I've just been battling with the very same problem. I tried emptying
out the <ul> element too, but found the duplicated divs with the side
effect that sub branches would not open even though valid data had
been retrieved using the async extension (and the data was sitting in
the tree but hidden).

I decided to take it one step further and I completely removed the
<ul> element during the refresh then re-added it in the same location
with the same starting markup as when the page originally loaded.
This cleared the problem for me. The treeview now properly reloads.

Hope that helps.
J.

On May 1, 6:59 pm, rolfsf <[EMAIL PROTECTED]> wrote:
> Our tree will potentially change within the time that someone is using
> it. In fact, the user will be creating and saving new nodes; Other
> users will be creating and saving new nodes.

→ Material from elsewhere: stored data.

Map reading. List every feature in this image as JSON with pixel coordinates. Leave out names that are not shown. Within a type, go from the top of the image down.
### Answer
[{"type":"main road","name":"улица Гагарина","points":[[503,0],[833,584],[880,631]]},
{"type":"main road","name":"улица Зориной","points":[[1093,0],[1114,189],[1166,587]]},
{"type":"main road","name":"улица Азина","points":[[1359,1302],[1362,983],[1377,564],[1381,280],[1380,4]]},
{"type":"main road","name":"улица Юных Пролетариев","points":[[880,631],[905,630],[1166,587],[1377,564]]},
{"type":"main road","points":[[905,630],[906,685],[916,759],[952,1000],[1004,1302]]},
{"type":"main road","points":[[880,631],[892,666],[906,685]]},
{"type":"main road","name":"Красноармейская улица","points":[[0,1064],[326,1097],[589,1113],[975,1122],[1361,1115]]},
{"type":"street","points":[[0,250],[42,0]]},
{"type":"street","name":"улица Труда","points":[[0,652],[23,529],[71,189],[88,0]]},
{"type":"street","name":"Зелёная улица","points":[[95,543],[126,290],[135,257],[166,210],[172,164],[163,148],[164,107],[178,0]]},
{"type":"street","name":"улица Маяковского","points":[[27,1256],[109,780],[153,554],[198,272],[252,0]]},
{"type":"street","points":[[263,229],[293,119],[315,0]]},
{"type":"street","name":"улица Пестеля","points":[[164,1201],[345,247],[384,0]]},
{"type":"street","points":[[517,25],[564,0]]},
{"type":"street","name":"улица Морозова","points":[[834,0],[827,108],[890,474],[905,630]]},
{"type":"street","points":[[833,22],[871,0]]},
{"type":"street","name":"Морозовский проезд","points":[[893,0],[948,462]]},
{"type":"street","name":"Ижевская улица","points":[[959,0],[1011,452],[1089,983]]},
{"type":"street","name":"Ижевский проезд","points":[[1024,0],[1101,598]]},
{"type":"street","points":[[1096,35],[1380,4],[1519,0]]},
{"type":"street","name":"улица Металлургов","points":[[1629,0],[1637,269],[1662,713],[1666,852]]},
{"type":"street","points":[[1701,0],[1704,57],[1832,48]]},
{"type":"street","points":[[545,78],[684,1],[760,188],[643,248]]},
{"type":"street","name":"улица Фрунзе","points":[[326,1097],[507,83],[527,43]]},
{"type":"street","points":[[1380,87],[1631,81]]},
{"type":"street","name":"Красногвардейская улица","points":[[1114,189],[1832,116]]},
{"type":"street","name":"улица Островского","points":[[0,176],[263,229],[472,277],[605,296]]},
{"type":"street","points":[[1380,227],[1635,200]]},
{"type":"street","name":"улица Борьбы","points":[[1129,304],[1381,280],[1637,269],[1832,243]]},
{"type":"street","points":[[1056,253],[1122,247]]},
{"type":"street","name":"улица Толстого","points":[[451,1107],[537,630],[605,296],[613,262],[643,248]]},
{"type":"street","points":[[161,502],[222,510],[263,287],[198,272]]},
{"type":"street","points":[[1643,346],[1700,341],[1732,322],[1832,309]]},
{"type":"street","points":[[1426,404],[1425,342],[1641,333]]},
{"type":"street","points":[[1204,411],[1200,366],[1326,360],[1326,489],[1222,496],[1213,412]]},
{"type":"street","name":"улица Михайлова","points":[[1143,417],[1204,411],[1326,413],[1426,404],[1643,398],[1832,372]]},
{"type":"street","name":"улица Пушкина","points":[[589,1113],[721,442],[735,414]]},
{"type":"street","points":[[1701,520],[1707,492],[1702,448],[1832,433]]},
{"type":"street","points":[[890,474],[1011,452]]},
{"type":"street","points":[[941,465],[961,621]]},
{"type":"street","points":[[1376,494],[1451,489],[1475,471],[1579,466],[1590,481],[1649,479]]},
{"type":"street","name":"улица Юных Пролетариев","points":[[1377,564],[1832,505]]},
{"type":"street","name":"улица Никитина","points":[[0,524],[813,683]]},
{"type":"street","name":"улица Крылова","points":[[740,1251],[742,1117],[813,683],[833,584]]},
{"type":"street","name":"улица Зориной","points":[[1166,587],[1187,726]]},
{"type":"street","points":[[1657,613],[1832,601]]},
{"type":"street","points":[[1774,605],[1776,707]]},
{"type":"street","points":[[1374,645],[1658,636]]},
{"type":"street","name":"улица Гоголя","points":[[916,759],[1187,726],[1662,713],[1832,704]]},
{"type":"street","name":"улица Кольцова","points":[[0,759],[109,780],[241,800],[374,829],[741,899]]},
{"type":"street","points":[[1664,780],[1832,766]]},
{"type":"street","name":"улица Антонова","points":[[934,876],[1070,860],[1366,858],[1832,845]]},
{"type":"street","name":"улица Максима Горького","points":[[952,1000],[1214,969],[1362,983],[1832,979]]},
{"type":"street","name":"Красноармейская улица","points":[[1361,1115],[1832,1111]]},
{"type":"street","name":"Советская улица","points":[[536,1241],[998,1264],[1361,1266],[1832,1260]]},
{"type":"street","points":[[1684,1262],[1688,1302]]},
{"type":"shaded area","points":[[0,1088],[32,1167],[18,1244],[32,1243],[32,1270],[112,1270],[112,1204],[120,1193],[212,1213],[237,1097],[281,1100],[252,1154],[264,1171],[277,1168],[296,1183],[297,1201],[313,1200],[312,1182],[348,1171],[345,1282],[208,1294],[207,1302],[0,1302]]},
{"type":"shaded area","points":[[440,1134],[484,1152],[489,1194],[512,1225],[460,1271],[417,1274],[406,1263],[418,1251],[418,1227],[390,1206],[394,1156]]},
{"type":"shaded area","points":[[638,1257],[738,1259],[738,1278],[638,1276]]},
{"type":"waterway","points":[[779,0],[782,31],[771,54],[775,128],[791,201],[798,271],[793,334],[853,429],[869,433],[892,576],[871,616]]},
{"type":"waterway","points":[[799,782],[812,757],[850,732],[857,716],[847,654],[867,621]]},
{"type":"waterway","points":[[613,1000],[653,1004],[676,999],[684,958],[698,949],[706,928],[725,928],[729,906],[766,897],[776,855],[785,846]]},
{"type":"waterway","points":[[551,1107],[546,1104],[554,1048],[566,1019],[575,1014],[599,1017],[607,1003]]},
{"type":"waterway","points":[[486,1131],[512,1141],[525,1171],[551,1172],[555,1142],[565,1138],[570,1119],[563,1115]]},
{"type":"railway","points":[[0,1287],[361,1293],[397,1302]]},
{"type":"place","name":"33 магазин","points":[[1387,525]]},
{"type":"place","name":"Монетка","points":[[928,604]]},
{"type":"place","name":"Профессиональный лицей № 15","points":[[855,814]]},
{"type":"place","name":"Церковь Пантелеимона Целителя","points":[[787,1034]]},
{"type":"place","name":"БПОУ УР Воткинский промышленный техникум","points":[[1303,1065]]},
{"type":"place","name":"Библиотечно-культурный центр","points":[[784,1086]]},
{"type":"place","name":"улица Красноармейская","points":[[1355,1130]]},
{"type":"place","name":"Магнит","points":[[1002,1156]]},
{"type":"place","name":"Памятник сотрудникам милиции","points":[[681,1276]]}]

Both users need to be
> able to refresh the tree to see nodes added by themselves and others.
>
> Theasynctree starts as an empty <ul></ul>. We want to return to that
> initial state when we click a refresh button. A completely clean
> slate, then reload with the fresh data as if we had just opened it for
> the first time.
>
> On May 1, 10:40 am, ripple <[EMAIL PROTECTED]> wrote:
>
> >   I'm not sure why you write about removing the contents in a <ul></ul>? At 
> > what point would that beneficial? Your working with the ajax tree, but how 
> > much ajax interaction are using? Only at onload time?